The ‘X-Men’ comic books and cartoon series have attracted a fierce loyalty from fans since its genesis in the 60s. The first X-Men was fervently anticipated by fans, anxious to see how Usual Suspects Director Bryan Singer would adapt their beloved story to screen. Singer did a sterling job, directing a dark, millennial tale that faithfully captured the civil rights sympathies that inspired the original comic series. In the recent DVD, Singer described the first movie as merely a trailer for X2
Beginning with an assassination attempt on the US President by a mutant, X2 has both factions of mutants, those led by Professor X (Patrick Stewart) and Magneto (Ian McKellan), joining forces to defend themselves against the hostile human government. The vanguard of this campaign is led by a maniacal apotheosis of the military-industrial complex, Stryker (the superb Brian Cox), a figure from Wolverine’s mysterious past who is hell-bent on wiping out what he sees as the mutant threat. Stryker kidnaps Professor X and attempts mutant genocide by abusing X’s telekinetic powers.

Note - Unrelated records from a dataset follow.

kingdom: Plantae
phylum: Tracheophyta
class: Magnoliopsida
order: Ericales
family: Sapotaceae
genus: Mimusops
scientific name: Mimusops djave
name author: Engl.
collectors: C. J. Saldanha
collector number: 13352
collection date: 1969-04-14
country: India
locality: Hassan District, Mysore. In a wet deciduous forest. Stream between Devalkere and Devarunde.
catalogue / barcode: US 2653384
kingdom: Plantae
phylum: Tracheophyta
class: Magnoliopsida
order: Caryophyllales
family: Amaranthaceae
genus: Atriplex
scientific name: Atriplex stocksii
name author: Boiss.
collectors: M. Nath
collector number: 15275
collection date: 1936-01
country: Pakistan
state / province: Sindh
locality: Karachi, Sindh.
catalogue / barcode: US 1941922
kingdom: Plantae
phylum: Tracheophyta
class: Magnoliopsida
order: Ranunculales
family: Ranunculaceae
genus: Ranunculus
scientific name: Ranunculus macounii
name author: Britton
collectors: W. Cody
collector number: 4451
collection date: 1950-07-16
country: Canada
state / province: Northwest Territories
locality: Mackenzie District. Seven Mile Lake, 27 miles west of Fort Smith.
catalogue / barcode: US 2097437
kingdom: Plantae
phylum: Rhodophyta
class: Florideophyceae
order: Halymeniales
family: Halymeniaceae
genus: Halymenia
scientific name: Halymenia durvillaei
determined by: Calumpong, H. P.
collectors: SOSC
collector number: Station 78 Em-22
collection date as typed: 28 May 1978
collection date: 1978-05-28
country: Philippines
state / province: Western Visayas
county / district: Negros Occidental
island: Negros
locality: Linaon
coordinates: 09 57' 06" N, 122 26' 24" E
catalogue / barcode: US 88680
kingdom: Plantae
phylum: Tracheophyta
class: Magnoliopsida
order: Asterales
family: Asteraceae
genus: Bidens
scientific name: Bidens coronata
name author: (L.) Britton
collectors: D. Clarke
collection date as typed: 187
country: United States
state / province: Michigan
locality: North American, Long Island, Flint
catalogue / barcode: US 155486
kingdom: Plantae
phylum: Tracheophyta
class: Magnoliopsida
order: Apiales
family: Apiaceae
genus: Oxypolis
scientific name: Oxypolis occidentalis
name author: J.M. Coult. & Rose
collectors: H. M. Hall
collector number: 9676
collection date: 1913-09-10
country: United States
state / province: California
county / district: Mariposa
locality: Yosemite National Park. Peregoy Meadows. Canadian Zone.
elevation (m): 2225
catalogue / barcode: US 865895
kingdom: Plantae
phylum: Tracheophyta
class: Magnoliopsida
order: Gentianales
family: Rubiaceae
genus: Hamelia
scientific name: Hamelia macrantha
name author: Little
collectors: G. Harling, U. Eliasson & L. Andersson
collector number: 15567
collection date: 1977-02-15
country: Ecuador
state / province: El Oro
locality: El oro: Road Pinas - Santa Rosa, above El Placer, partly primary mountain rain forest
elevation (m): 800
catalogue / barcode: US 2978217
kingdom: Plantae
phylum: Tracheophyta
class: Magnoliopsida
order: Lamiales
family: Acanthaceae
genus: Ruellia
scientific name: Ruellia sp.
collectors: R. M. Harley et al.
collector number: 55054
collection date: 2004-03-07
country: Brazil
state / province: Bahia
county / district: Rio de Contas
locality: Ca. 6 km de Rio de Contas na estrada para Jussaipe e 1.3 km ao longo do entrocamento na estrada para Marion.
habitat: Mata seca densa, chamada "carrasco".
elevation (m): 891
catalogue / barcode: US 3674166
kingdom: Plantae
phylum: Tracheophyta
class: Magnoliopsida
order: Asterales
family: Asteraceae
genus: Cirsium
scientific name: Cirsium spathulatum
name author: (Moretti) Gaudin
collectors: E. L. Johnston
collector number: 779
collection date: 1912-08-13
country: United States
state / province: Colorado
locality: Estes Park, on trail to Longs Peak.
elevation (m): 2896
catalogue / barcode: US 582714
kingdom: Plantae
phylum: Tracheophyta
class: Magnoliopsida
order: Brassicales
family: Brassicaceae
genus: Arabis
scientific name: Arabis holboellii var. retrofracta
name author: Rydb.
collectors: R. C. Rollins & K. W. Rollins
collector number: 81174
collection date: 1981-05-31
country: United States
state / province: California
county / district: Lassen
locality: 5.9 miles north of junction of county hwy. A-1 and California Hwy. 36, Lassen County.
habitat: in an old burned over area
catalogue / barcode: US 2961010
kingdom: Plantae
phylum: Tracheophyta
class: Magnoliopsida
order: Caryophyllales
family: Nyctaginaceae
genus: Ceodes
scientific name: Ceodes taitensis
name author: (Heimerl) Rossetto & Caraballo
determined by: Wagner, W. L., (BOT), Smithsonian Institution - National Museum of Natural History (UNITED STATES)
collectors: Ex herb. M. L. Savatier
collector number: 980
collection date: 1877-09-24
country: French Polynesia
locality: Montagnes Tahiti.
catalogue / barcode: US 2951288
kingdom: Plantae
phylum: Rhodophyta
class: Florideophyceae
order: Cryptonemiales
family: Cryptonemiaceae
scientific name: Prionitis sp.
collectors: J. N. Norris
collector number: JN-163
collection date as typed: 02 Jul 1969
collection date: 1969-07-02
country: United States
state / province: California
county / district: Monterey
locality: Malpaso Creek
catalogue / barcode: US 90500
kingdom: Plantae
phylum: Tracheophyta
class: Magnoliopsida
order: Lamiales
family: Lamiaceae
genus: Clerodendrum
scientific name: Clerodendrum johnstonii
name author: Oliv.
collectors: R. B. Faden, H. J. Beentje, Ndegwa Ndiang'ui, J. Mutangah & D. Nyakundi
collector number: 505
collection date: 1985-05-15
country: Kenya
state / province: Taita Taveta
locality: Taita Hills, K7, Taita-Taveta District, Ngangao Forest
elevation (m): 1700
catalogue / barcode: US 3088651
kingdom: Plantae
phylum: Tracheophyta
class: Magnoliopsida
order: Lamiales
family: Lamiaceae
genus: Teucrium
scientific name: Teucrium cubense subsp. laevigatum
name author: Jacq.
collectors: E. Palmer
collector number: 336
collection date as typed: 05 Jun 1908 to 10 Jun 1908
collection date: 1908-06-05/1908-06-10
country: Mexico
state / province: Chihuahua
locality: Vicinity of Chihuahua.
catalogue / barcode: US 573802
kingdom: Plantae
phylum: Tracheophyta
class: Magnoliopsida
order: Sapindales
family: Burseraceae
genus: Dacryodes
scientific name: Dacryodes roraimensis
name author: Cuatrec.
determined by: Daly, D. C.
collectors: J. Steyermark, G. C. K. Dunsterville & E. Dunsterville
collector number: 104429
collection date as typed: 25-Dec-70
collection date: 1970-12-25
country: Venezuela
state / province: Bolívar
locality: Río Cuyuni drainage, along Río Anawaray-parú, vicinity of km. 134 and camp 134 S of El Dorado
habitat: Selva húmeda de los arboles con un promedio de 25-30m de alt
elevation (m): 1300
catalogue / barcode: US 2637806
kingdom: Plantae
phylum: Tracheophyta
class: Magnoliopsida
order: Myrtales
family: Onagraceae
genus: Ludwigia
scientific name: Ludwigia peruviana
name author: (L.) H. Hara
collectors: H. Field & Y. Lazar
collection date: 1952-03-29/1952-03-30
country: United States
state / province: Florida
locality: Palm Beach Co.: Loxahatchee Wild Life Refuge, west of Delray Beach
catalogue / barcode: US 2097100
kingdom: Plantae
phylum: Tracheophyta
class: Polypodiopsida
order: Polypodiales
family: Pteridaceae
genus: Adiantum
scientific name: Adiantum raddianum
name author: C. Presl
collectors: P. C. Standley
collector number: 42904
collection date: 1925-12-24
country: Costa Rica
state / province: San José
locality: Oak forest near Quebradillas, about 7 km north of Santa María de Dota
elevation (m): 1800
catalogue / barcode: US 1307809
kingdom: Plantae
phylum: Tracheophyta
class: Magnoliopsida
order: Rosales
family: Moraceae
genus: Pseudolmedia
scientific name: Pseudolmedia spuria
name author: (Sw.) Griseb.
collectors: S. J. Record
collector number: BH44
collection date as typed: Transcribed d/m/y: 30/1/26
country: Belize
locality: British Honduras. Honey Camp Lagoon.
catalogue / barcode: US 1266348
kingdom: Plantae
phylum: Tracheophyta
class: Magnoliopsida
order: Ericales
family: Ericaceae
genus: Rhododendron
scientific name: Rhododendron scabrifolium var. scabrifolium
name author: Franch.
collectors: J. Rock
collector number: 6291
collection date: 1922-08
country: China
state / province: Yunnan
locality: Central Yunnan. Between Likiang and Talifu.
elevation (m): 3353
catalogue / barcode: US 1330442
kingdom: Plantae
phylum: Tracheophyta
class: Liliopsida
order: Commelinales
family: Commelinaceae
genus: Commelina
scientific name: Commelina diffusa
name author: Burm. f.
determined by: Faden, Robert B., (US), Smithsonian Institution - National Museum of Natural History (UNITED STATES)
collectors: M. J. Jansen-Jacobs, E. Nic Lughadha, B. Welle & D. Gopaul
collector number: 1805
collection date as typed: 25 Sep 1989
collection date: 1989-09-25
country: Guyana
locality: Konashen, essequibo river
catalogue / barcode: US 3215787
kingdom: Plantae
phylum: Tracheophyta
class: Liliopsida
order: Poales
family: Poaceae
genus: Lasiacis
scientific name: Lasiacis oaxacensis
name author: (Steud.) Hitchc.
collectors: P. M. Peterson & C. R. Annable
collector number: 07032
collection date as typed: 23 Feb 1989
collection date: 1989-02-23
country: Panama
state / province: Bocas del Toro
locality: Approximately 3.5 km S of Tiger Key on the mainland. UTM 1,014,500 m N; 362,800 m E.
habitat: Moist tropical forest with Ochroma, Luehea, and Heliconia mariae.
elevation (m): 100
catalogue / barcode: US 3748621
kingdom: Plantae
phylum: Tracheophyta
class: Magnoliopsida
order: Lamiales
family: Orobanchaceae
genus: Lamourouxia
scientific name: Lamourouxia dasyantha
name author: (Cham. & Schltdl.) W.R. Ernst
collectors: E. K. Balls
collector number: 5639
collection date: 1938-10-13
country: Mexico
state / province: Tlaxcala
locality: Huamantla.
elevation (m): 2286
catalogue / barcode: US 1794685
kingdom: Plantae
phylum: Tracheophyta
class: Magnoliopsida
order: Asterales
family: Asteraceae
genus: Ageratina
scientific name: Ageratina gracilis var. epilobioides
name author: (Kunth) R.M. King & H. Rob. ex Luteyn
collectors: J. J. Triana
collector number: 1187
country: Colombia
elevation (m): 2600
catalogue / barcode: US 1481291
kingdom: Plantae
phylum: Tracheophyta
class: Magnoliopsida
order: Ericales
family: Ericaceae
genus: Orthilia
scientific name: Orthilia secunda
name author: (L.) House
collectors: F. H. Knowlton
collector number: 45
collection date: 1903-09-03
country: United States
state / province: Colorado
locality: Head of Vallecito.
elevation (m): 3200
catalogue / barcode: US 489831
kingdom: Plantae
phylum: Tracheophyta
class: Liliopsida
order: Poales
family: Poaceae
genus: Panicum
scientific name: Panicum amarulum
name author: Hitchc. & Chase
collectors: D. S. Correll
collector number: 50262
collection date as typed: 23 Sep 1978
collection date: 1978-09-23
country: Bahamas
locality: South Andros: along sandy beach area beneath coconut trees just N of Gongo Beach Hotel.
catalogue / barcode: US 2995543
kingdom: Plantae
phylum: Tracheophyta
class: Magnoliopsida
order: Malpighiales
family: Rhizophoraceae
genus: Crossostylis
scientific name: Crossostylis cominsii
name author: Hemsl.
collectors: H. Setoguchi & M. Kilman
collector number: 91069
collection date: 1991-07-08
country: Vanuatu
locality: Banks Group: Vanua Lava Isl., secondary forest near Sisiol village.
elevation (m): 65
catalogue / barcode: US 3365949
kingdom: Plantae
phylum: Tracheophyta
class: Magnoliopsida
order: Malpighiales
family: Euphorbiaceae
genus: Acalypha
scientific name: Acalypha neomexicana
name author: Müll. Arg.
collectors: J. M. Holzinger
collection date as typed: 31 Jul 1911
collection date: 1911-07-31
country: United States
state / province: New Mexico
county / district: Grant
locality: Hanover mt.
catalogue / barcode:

X-Men’s strength and versatility lies in its limitless number of characters and issues, which has enabled the stories to evolve over the decades and through different mediums. The problem that Singer faces in translating X-Men to screen is juggling the number of X-Men and the rest of the mutants, and the audience’s ability to keep track of what’s going on. Both are compromised. There is still no Gambit or Beast; two of the best X-Men; and towards the end of the film the strands of the film tangle. Despite so many characters clamouring for attention, Hugh Jackman’s Wolverine stands out, stealing scenes with the raw energy of a young Clint Eastwood. The kids are very good, with Anna Paquin returning as Rogue and Aaron Stanford playing an intense, rebellious Pyro to whom Magneto counsels, “You are a god among insects. Never let anyone tell you any different.”
X2 taps into American fears about terrorist attacks, and the strike on Professor X’s school is particularly well-staged. Singer notes well the various analogies between mutation and more prosaic political and cultural concerns. When Iceman ‘comes out’ as a mutant to his parents, his mother asks him, “have you ever tried not being a mutant?” There’s much made of military experimentation and Wolverine’s history, of the really sinister interface between mutants and human technology.
People who haven’t read the comics or watched the cartoons will be nonplussed by X2, but fans should enjoy it. Expect lots more.